A number of the stanzas needed revision, which I did, though I cannot recollect the nature of the changes that I made.  Rhyming is difficult for me to use without awkward force, but I did make several changes to lend more lyricism to the work.  I also shifted around ideas.  Not that I remember what I did.  I used to write exactly what I thought as a first-final draft without revision. This worked well since I thought out my writing so thoroughly before sitting down.  But that stage passed me by a long time ago.  Not sure why.  Perhaps a better ear for poetry, or a more complicated set of insights to manage, or a broader tradition from which to draw.  Or all of that.  Or none of it.

There was some consternation on my part when confronted with the different pacing and stanza construction in the third “panel” as compared with the others, since I wanted them to be mirrored.  Anything I thought of to “even out” the text was unnecessary aesthetic fluff, basically fat on a lean poem.  So, after a brief talk with Gregorio, I decided not to force it and just let it be.

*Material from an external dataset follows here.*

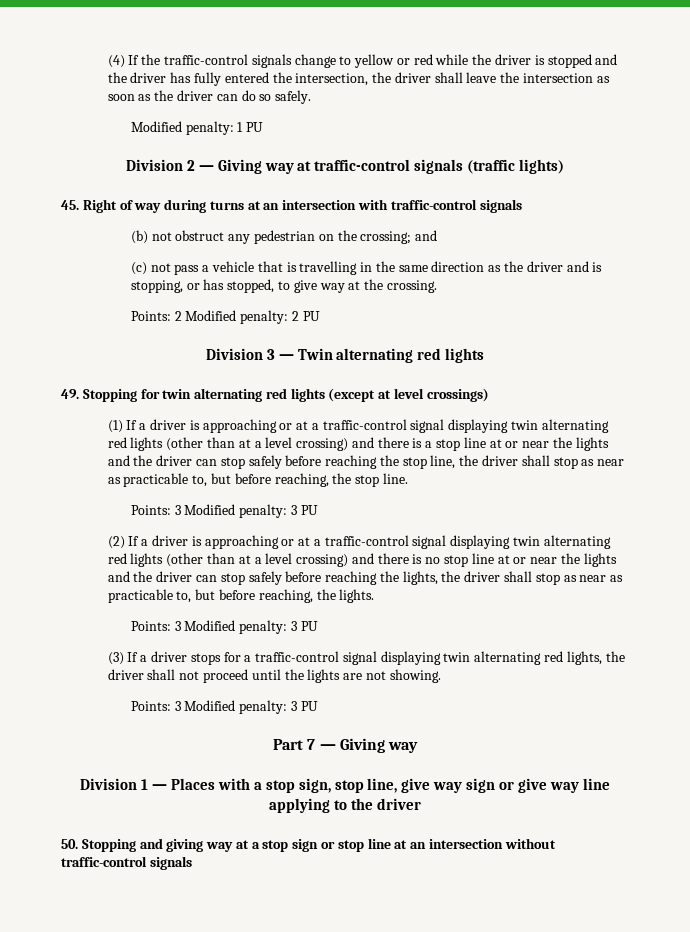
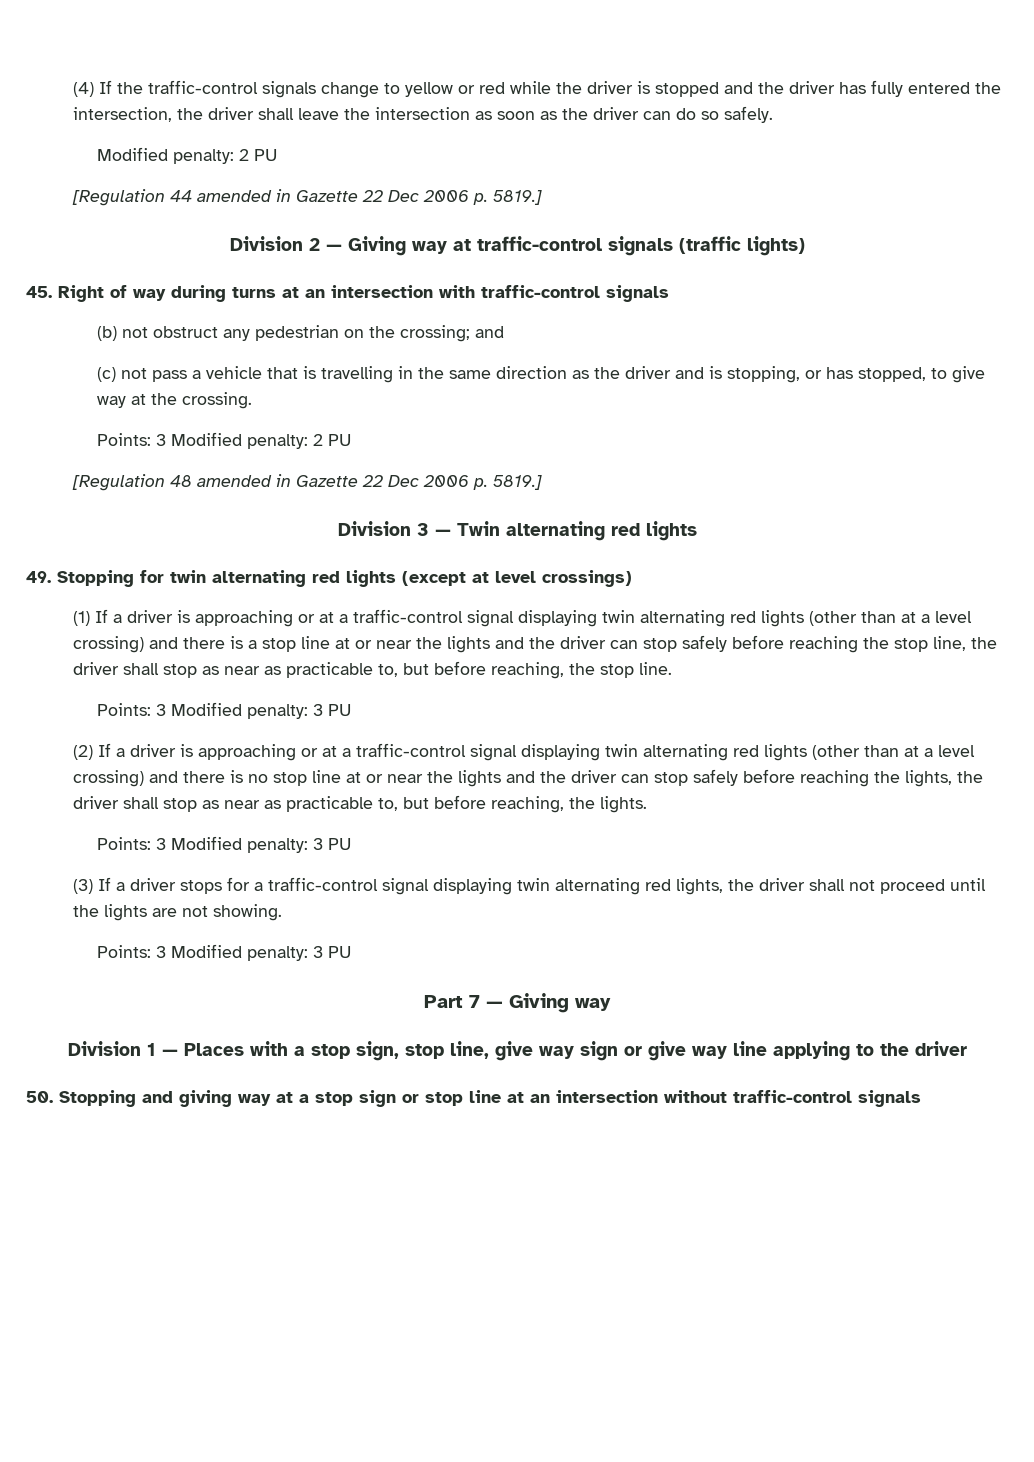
[237,122,264,132] 1 PU -> [238,149,277,161] [72,189,543,206] 2 PU // [Regulation 44 amended in Gazette 22 Dec 2006 p. 5819.]
[174,310,320,324] 2 Modified penalty: 2 PU -> [155,432,351,449] [72,474,543,491] 3 Modified penalty: 2 PU // [Regulation 48 amended in Gazette 22 Dec 2006 p. 5819.]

I named each “panel” in the triptych on my own in order to guide the reader in each moment, giving him/her a ready-made set of images and themes to work with and imply.  (The last panel, for example, would make no sense at all without its title, but with the title, it flows smoothly.  We never come to texts as empty slates, and good titles take advantage of this.)  Gregorio Montejo gave the whole piece its final title, correctly grasping its function and lending me its final clarity.  I had been completely unable to title the poem on my own.  So it is “Triptych,” and I am, as always, indebted to Gregorio for its completion.